■ YOUR TASK
Nothing but a number should be given: the count of lines in the data that include the string "secondary".

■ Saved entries
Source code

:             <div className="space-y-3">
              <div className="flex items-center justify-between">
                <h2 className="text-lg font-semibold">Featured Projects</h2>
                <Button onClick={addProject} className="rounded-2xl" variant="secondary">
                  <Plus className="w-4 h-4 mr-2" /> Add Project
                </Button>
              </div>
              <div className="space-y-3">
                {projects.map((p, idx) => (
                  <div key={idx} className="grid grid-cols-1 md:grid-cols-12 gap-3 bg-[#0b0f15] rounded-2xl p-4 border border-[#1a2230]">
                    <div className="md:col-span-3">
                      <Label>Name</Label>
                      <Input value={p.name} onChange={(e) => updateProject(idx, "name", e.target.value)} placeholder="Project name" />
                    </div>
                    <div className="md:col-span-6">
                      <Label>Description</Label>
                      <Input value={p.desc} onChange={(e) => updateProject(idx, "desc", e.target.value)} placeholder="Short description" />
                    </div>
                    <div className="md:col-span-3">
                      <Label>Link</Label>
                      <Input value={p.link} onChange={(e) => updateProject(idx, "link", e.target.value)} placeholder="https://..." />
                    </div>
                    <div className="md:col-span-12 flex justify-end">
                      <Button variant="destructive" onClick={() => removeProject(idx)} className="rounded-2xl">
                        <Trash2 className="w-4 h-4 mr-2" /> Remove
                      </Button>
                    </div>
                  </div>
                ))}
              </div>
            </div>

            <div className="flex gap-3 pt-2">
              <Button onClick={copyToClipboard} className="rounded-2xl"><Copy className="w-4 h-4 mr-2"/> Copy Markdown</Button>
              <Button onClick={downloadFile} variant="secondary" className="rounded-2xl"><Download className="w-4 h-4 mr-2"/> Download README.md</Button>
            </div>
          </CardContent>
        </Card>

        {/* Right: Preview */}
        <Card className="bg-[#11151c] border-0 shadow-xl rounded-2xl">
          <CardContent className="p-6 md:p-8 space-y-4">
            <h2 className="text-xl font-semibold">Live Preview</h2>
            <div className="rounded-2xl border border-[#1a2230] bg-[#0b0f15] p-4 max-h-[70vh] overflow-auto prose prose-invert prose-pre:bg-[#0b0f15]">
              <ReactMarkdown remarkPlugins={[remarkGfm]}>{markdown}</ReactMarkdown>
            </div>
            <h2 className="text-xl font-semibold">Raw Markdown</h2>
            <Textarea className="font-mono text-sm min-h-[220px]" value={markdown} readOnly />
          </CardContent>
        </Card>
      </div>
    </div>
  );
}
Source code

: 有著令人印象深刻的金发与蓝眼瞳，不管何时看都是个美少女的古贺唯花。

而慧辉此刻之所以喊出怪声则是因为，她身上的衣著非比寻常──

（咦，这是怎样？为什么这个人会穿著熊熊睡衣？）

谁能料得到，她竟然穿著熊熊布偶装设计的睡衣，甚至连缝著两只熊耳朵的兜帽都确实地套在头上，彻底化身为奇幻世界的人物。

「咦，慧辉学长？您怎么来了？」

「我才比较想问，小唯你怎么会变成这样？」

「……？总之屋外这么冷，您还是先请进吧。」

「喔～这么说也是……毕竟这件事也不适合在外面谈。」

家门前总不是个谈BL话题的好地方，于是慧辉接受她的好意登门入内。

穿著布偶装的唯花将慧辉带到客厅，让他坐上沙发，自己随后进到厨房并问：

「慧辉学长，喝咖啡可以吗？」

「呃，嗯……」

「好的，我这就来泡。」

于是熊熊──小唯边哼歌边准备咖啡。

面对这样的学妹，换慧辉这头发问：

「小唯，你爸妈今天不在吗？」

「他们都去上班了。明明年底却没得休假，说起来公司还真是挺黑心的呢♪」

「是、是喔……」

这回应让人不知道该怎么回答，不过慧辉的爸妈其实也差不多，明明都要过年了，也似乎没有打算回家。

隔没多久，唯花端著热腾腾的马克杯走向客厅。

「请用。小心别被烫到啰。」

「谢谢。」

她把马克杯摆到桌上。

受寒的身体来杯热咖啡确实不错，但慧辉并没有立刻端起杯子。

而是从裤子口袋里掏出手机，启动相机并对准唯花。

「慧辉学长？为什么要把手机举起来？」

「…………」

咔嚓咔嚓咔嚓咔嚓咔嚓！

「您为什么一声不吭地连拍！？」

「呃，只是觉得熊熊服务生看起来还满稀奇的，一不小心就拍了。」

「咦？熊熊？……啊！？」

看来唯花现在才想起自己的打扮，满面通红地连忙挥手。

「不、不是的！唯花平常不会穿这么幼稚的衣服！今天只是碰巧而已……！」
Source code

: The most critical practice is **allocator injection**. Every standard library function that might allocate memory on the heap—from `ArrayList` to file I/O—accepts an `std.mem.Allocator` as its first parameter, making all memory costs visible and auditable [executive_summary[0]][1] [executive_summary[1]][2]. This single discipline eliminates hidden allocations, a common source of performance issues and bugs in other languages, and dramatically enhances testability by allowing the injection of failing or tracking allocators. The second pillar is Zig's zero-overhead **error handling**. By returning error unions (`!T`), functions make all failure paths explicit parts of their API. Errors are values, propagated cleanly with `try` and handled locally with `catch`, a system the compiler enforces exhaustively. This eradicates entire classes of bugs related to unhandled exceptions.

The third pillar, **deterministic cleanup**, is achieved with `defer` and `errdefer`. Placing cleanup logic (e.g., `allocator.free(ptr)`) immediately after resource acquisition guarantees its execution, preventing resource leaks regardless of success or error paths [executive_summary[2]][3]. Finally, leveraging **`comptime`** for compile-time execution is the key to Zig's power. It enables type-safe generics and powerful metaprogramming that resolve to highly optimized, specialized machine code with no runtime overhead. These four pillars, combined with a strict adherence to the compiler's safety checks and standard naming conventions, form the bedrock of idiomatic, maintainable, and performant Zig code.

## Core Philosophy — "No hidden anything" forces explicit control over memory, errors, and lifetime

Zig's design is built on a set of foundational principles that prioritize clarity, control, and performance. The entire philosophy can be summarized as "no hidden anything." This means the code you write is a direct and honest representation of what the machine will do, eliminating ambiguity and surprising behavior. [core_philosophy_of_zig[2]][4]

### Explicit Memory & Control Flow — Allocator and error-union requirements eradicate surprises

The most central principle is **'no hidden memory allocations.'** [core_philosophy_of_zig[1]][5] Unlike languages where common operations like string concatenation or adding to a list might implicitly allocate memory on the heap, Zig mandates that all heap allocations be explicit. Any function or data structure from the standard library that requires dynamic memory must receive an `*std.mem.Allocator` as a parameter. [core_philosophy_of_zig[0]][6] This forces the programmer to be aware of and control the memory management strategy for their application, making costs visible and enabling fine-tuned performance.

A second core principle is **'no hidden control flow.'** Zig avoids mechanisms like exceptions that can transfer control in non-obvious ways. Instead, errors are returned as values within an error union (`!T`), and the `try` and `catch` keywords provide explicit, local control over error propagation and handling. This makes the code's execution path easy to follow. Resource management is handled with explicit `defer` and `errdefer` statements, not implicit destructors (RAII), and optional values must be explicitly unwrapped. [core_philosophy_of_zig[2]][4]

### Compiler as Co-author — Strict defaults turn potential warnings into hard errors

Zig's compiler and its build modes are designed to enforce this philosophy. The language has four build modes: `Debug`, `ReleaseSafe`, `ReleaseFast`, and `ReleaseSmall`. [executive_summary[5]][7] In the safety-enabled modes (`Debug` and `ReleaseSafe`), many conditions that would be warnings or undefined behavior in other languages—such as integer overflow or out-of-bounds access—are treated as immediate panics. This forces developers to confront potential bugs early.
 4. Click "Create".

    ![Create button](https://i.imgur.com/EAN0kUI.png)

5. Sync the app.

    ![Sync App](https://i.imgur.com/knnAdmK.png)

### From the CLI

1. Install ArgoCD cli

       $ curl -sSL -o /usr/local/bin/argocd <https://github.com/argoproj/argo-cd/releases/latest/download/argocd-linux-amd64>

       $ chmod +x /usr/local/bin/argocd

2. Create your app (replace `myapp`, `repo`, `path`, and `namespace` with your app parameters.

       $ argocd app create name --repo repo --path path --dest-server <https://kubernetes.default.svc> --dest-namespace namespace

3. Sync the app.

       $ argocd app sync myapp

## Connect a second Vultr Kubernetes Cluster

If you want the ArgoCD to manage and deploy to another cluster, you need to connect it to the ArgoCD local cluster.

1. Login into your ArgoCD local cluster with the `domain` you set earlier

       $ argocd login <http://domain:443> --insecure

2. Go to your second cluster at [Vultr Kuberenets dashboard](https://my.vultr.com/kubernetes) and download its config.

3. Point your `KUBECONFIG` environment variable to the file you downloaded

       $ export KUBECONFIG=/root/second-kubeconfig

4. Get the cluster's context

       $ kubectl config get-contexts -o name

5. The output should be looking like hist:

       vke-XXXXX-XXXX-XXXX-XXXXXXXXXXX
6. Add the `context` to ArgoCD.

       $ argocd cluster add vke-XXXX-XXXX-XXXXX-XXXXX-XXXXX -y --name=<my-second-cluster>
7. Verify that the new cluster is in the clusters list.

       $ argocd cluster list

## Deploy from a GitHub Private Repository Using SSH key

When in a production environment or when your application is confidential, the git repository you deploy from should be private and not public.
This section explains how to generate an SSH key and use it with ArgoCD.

■ REPLY
2